On the face of it, it was sound advice. “If you’re worried about [security online], do something about it. Take security on yourselves, and don’t trust anybody else to do it.”
Thus spake Marcus Sachs, Verizon’s VP of national security policy, at Cyber Security Summit 2013, September 25, New York City. He was addressing people—many of whom, presumably, Verizon customers—concerned about (perhaps outraged over) the company’s compliance with National Security Agency (NSA) surveillance programs as revealed in the Edward Snowden leaks.
The sound part of Sachs’s advice is that, online and offline alike, each of us must take proactive, aggressive, primary responsibility for our security, privacy, and reputation. In two books now, Wide Open Privacy: Strategies for the Digital Life (IT-Harvest, 2012) and Cybermilitia: A Citizen Strategy to Fight, Win, and End War in Cyberspace (IT-Harvest, 2013), my coauthor, J. R. Smith, and I have advocated individual responsibility online and government and industry action to empower consumers to assume that responsibility. Consumers, the producers of Big Data and personally identifying information (PII) online, are in the best, most logical, and most appropriate position to control that data.
So much for sound thinking. Beyond this point, Sachs’s position betrays both bad business and bad citizenship.
First, the bad business. Let me count the ways.
- “Don’t look at us to protect your data. That’s on you,” Sachs told Tom’s Guide at the New York summit.
It’s always bad business to tell your customers or prospective customers to fend for themselves because you can’t help them.
2. Go to “services out there [that offer privacy and security apps] . . .”
It’s always bad business to deliberately send customers or prospective customers to other solution providers.
3. Sachs’s understanding of his business, as Tom’s Guide paraphrases it, is to “provide reliable, accessible communications between [Verizon] customers.” Sachs explained: “People are more interested in [whether or not their calls are going through] than [in asking] ‘Are you a spy for the NSA?’”
It’s bad business, really bad business, not to know your business. Sachs thinks his business, the business of Verizon, is to provide clear phone calls. But he mistakes one feature of his business—one service—for the whole business.
The whole business of Verizon is to deliver maximum value to each customer online. Of course, the company cannot guarantee absolute privacy and security. And of course, the company cannot promise to break the law in order to serve the customer. (Verizon, like other telecoms, has legal obligations to share aspects of customer data with the federal government, and federal law further bars Verizon and other telecoms from disclosing government requests for data.) What the company can and must do is pledge to deliver as much value, security, and privacy as it possibly can. It must never position itself in opposition to the customer, but always as the customer’s partner in an exchange of value for value. Anything less is just so much malpractice, posturing, bullying, or just plain dickish misconduct. In a very real sense, we might call it theft, an instance of taking value without giving commensurate value in return.

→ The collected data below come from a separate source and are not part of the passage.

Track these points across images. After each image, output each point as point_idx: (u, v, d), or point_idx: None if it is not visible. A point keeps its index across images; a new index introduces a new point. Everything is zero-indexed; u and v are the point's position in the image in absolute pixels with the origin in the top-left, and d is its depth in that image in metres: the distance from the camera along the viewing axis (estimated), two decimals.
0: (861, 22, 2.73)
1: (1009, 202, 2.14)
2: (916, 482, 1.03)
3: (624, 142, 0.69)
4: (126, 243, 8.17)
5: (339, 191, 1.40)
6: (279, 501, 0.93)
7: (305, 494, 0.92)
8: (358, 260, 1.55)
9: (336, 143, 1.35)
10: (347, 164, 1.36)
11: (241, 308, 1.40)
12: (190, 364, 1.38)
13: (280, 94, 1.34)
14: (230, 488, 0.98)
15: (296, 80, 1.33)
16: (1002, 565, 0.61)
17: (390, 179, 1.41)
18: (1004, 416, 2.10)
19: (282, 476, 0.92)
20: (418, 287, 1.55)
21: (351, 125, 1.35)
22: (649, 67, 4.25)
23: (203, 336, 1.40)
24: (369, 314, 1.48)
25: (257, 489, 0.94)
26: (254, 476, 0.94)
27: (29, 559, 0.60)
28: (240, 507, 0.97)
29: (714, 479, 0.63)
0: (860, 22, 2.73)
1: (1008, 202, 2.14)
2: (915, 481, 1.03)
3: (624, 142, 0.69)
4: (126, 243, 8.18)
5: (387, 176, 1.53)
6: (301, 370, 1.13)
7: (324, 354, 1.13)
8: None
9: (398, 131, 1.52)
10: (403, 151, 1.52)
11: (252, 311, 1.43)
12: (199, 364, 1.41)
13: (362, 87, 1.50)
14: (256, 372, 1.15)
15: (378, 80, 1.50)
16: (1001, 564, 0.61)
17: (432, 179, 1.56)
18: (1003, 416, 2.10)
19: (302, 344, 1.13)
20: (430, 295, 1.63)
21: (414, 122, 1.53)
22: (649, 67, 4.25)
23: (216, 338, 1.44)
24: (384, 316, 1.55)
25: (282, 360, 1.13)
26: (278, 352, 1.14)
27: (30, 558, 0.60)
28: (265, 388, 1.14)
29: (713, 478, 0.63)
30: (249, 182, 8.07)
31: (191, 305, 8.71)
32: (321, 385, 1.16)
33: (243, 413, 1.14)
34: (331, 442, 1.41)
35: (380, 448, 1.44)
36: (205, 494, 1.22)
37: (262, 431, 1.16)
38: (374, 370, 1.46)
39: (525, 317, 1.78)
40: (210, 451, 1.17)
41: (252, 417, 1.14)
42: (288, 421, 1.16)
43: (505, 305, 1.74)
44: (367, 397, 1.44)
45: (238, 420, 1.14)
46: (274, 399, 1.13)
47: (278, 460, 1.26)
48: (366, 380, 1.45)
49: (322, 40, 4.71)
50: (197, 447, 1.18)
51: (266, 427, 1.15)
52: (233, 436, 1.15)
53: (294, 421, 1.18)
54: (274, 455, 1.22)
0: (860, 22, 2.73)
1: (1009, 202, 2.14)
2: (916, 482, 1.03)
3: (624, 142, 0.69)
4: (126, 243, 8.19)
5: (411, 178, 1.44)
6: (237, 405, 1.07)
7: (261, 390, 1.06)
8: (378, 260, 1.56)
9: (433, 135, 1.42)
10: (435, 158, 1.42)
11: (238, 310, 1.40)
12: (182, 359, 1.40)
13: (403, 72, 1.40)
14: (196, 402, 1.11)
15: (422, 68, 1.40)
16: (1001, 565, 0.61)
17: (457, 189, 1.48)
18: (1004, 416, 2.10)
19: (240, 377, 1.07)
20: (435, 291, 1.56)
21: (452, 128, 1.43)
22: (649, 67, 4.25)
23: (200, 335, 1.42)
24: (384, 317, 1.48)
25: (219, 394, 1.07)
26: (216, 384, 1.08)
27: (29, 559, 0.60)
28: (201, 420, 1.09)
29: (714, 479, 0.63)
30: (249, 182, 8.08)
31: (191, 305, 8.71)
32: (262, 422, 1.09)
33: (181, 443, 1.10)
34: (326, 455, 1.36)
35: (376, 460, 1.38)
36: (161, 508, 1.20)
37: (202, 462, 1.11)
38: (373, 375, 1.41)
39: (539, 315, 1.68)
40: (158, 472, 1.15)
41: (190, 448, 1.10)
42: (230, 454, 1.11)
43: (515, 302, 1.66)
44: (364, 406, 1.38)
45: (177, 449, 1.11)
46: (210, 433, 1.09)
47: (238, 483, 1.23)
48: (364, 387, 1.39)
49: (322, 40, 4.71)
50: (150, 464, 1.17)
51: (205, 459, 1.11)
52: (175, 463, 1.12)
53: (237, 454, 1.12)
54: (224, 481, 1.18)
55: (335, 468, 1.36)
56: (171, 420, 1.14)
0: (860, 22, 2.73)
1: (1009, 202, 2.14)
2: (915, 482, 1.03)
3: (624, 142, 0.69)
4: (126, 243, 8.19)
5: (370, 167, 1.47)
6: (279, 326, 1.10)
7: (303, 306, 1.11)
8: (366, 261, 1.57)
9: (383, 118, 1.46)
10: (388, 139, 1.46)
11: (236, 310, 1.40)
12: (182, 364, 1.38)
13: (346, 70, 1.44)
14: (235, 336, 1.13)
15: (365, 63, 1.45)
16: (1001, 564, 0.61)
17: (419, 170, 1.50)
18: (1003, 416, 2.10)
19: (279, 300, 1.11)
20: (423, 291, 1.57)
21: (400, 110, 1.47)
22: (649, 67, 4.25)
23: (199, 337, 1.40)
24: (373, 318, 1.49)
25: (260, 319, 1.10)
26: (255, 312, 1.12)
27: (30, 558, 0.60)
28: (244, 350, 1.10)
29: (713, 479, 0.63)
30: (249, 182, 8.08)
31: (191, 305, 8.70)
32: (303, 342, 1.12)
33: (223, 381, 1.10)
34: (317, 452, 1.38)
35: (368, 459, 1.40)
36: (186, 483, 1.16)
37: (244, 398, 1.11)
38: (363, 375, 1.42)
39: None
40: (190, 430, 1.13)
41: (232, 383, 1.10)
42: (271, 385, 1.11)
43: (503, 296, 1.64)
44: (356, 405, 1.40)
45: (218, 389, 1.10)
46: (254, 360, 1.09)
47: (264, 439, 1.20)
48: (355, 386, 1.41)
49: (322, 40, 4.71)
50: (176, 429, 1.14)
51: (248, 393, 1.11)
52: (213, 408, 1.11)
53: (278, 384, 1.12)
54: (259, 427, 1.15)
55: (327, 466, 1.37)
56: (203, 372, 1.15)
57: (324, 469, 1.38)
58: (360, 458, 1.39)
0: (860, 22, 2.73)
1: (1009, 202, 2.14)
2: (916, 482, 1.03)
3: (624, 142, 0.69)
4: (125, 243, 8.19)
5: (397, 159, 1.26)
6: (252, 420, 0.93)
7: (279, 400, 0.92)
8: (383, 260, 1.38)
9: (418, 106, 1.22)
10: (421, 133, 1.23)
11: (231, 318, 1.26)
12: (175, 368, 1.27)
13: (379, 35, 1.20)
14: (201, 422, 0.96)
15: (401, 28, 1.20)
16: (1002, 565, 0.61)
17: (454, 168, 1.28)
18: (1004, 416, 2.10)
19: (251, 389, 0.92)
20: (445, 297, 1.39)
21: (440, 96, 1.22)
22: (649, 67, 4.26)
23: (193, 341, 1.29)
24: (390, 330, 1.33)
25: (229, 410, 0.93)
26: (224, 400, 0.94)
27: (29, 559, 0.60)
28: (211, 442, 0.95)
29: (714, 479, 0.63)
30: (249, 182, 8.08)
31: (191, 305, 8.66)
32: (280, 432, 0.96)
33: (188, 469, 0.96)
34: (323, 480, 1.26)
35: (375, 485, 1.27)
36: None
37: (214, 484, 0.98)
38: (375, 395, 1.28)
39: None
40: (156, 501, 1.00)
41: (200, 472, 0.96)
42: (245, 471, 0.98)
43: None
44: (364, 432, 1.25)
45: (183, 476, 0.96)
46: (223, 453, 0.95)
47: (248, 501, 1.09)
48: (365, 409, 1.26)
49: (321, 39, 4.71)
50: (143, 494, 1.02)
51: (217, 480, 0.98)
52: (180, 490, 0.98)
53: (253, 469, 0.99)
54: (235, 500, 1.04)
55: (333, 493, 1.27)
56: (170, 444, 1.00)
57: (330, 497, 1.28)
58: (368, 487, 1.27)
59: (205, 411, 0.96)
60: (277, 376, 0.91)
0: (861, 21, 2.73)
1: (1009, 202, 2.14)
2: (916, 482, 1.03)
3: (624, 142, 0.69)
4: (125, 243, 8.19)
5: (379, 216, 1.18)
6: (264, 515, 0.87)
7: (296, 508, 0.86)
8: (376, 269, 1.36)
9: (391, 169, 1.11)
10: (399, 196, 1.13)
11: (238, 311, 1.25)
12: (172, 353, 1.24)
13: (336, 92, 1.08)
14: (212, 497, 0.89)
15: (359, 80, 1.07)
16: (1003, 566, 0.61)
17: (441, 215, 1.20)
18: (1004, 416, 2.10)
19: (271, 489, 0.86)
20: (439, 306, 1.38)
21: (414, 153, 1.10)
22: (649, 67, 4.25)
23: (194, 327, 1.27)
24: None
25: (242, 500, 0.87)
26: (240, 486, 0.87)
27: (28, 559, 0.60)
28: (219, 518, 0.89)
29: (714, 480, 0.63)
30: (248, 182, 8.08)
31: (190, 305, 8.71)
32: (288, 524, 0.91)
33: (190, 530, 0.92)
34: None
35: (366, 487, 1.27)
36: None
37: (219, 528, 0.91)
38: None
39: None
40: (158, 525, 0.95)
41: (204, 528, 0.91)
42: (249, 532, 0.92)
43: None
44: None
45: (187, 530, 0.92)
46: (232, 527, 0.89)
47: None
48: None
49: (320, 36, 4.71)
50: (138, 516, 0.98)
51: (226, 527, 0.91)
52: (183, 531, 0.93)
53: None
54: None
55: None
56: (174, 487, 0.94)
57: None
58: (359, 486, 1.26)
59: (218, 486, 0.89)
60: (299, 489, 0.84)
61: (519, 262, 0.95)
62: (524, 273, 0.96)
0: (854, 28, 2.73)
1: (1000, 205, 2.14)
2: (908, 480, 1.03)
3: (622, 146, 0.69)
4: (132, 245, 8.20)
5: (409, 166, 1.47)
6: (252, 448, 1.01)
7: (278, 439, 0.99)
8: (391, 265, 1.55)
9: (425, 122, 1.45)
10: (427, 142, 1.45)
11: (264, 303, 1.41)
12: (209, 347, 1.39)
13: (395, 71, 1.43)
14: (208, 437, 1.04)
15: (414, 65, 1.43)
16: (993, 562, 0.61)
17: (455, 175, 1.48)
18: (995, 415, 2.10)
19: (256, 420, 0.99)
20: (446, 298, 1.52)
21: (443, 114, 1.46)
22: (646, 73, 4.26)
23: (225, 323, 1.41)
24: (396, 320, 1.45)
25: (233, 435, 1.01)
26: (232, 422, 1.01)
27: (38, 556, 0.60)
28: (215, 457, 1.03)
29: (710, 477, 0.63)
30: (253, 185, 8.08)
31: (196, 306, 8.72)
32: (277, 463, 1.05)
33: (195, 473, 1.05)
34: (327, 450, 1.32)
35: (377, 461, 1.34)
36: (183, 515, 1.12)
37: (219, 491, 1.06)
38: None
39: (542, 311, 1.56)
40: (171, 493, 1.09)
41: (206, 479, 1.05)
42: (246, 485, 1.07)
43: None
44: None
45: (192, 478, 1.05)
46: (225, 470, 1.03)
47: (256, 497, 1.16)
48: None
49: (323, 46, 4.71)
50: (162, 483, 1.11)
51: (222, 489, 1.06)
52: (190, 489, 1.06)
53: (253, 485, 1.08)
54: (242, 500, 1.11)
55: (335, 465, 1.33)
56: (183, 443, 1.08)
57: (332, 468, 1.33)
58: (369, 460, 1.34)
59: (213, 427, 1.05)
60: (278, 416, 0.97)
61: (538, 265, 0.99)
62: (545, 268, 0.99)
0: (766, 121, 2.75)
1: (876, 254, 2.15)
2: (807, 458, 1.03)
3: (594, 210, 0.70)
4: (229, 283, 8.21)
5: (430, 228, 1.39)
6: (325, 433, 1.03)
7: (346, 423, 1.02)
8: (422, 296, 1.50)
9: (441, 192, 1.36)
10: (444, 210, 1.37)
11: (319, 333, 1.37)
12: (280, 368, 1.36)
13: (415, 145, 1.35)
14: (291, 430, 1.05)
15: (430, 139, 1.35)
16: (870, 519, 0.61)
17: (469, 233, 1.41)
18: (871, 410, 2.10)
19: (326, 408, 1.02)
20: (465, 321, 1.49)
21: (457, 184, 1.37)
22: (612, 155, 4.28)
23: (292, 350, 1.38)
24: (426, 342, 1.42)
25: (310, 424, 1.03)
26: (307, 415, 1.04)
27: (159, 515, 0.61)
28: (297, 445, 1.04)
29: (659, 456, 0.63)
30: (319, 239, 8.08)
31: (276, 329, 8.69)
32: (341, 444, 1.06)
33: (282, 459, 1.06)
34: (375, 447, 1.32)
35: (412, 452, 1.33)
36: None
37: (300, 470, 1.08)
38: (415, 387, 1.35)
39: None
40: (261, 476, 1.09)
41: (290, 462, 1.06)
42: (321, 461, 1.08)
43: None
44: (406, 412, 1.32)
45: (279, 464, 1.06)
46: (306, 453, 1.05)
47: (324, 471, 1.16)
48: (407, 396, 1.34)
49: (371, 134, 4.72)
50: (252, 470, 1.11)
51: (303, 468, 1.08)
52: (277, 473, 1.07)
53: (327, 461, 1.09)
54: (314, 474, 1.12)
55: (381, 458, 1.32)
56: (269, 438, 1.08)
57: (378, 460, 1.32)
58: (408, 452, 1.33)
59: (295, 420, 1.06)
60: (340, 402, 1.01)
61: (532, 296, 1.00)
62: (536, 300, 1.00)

Can Verizon, or any business, continue to compete using this business model? Maybe—but certainly not as well as it might if it followed a more equitable model. But on to the topic of bad citizenship.
In the case of this major telecom provider, one consequence of failing to understand the company’s business is failing to accept Verizon’s role as one of the major stewards of the Internet. The Internet has become in an astoundingly short time the technological matrix of global civilization. Morally, it is, therefore, a public trust, but, legally, it is a creature of private enterprise. All of the Internet’s stewards—all of the telecoms and ISPs—are corporations run for profit. As such, they should feel themselves privileged and honored. For it is not every profit-making enterprise that is so obviously and spectacularly positioned to do well by doing good, to profit from building, expanding, and maintaining the data-driven, freedom-enriching, life-improving infrastructure of civilization.
The price of such profound privilege and honor?
To profit by delivering technological excellence and continual innovation in the service of all the civilization-affirming values the Internet, at its very best, empowers and enhances. This calls for a vision of national and global corporate citizenship that works for the good of all and never willfully leaves any customers or potential customers to fend for themselves in a digital network along which the controllers of some nodes are careless, or arrogant, or avaricious, or misguided, or unwise, and others are simply malicious.